TEXT UNDER STUDY:
=== Section Start ===

# Gas/Diesel substitute



## iForgeDesigns (May 15, 2013)

I once heard that there was a natural way to create a gasoline or diesel substitute from wood. Is that true or is anything even remotely close to this concept?


----------



## Bobbb (Jan 7, 2012)

Wood gas is what you want to focus your research on.


----------



## d_saum (Jan 17, 2012)

Oh good grief... they did that to an El Camino??? Shame.. an old truck or something... okay.. but an El Camino? Really? Oh well.. and yeah, google "wood gassifier".


----------



## Bobbb (Jan 7, 2012)

d_saum said:


> Oh good grief... they did that to an El Camino??? Shame.. an old truck or something... okay.. but an El Camino? Really? Oh well.. and yeah, google "wood gassifier".


You don't understand. That modification simply makes it* more fun* for the next owner to restore it to factory specs. See? Simple.


----------



## Tirediron (Jul 12, 2010)

methanol can be produced from wood, is liquid and makes a decent motor fuel, but is kind of poisonous thru contact. creosote if thin enough should work in a diesel. plant oils when thinned (by heat is best) work fairly well in most diesels, but too many people have fallen for the biodiesel craze in which a chemical process needs to happen and involves a waste product
Search SVO or straight vegitable oil as motor fuel. Wood gas can run an engine but it takes a lot of operator input and a contraption to do it. 
Rudolph Diesel designed the engine named after him to run on plant oils.


----------



## iForgeDesigns (May 15, 2013)

So as I understand it, in order to even use wood gas you have to build a contraption? And how exactly does vegetable oil work? I'm not really understanding clearly.


----------



## Bobbb (Jan 7, 2012)

iForgeDesigns said:


> So as I understand it, in order to even use wood gas you have to build a contraption? And how exactly does vegetable oil work? I'm not really understanding clearly.


Wikipedia. Vegetable oil fuel.


----------



## cowboyhermit (Nov 10, 2012)

Probably wood gas that you are thinking of but it is possible to produce Bio-oil from wood, this is similar to crude oil. I think I posted a video, maybe it was someone else, of a backyard setup with some fractional refining but I don't really feel like digging for it ATM.

Here is a bit of info
http://en.wikipedia.org/wiki/Bio-oil
http://www.che.ncsu.edu/ILEET/CHE596web_Fall2011/resources/biomass-biofuels/Pyrolysis-of-Wood.pdf
http://green.blogs.nytimes.com/2012/11/08/turning-wood-chips-into-gasoline/


----------



## Tirediron (Jul 12, 2010)

Before you begin looking too hard at alternative fuels, a firm understanding of how a spark ignition engine (Gasoline or propane) burns fuel compared to a how compression ignition engine (Diesel) is nessicary or it is easy to get overwhelmed by the differences and nomenclature.

=== Section End ===

DATA RECORDS:
=== Section Start ===

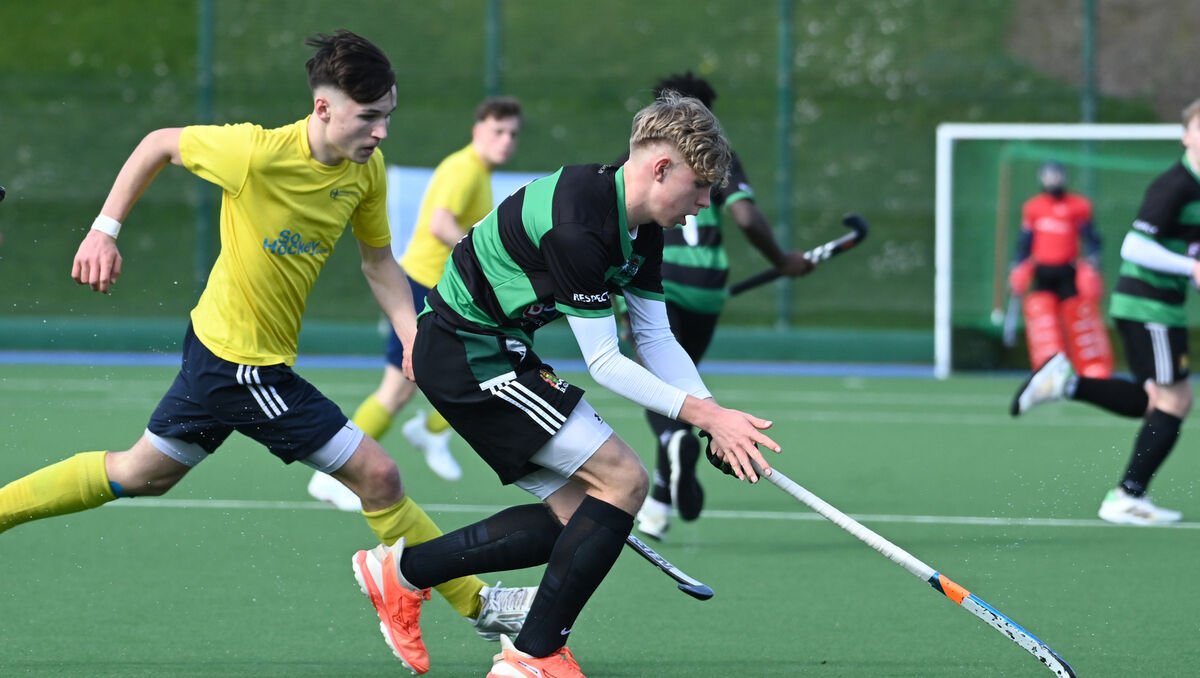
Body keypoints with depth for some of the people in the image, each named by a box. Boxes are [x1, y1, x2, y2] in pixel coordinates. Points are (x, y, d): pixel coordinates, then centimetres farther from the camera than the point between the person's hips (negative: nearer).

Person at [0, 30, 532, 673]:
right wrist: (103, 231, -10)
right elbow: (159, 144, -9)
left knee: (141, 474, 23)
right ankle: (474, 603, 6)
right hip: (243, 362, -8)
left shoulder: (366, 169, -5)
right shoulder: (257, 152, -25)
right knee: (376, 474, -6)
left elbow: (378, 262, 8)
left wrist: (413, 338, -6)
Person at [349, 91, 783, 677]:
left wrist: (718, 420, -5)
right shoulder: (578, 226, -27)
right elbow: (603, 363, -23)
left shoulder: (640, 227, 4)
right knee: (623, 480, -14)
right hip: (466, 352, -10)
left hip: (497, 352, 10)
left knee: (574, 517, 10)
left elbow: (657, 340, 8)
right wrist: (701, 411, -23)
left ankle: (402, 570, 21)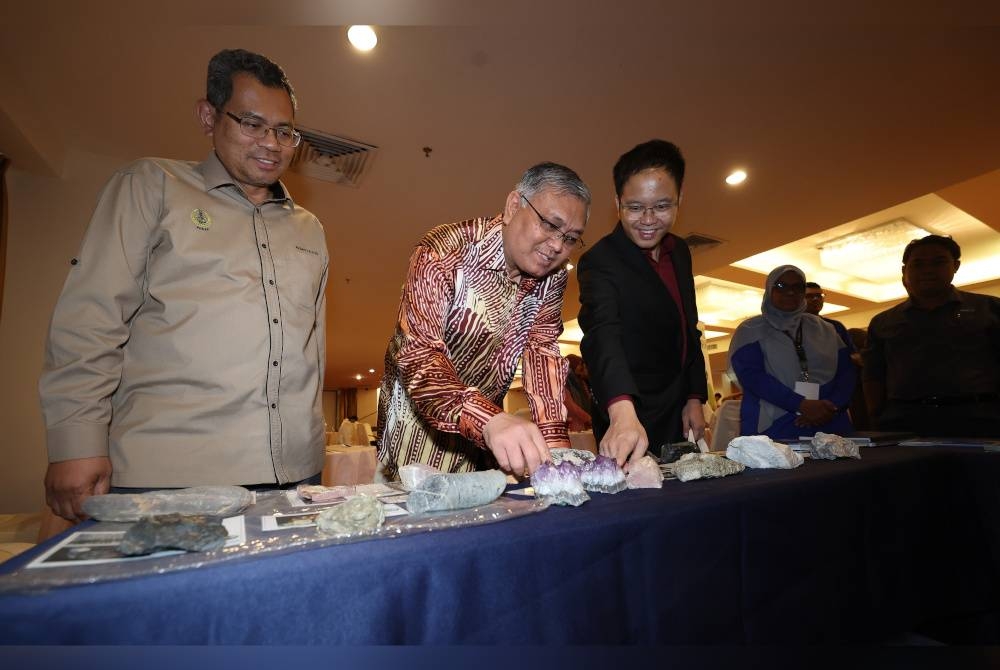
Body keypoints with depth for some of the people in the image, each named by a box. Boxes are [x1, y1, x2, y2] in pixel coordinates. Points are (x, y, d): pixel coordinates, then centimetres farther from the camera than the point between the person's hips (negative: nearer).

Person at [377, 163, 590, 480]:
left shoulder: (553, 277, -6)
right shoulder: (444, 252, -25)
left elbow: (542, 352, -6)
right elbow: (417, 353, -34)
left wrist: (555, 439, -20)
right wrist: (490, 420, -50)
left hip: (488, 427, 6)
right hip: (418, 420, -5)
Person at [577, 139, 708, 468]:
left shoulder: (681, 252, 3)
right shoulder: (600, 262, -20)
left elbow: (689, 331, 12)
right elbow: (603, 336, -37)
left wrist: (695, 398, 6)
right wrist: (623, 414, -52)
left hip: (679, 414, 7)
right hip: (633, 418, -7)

=== Section End ===

WHAT YOU HAVE TO DO: Please go on with the forum thread about wood-based gasoline and diesel substitutes from the point where it stops. The records aren't needed here.

RESPONSE TO THIS EXERCISE:
To give a generic answer to the how does vegitable oil work question. 
Vegitable oil, when thinned to lower viscosity can be burned in many diesel engines, but it needs to have the right PH level and be free of water and other "contaminants", it requires knowledge and time to experiment.

In a SHTF scenario where there was no other fuel available, then engine life etc would be of a much lower concern than actually being able to get useful work out of an engine rather than its being an artifact.


----------



## LincTex (Apr 1, 2011)

Spark ignition engines can run on a variety of flammable vapors, and many flammable liquids that vaporize easily. Hundreds of options!!

Diesels need oily liquids as fuels that will burn but don't need to be flammable. Even melted butter will run in a diesel engine..... but care must be taken for the fuels because the injection pump and fuel injector both have a lot of critical tolerances.


----------



## Tirediron (Jul 12, 2010)

here is the bio crude video that Cowboyhermit refered to earlier


----------



## cowboyhermit (Nov 10, 2012)

Thanks Tirediron, that guy is a character and he has a few things not right but still nice to see someone doing this stuff. I should have looked it up but am trying to get some seeding done, meanwhile taking care of some cows calving and everything just got so bunched up this spring:gaah:

But the concept is sound, has been done on large and small scale, how practical it is:dunno: depends on the cost and availability of crude I guess.


----------



## Startingout-Blair (Aug 28, 2012)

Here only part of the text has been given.